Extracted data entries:
——————————
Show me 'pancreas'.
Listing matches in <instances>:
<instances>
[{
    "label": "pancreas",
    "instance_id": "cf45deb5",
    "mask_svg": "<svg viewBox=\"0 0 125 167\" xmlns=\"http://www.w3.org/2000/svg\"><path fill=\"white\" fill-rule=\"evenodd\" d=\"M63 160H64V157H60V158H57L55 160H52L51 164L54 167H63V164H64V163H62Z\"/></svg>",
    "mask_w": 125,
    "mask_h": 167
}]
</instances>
——————————
> _WHAT YOU SHOULD DO_
Write out the lines of the extracted data entries above with no changes.

> _OUTPUT OF THE EXERCISE_
Show me 'pancreas'.
Listing matches in <instances>:
<instances>
[{
    "label": "pancreas",
    "instance_id": "cf45deb5",
    "mask_svg": "<svg viewBox=\"0 0 125 167\" xmlns=\"http://www.w3.org/2000/svg\"><path fill=\"white\" fill-rule=\"evenodd\" d=\"M63 160H64V157H60V158H57L55 160H52L51 164L54 167H63V164H64V163H62Z\"/></svg>",
    "mask_w": 125,
    "mask_h": 167
}]
</instances>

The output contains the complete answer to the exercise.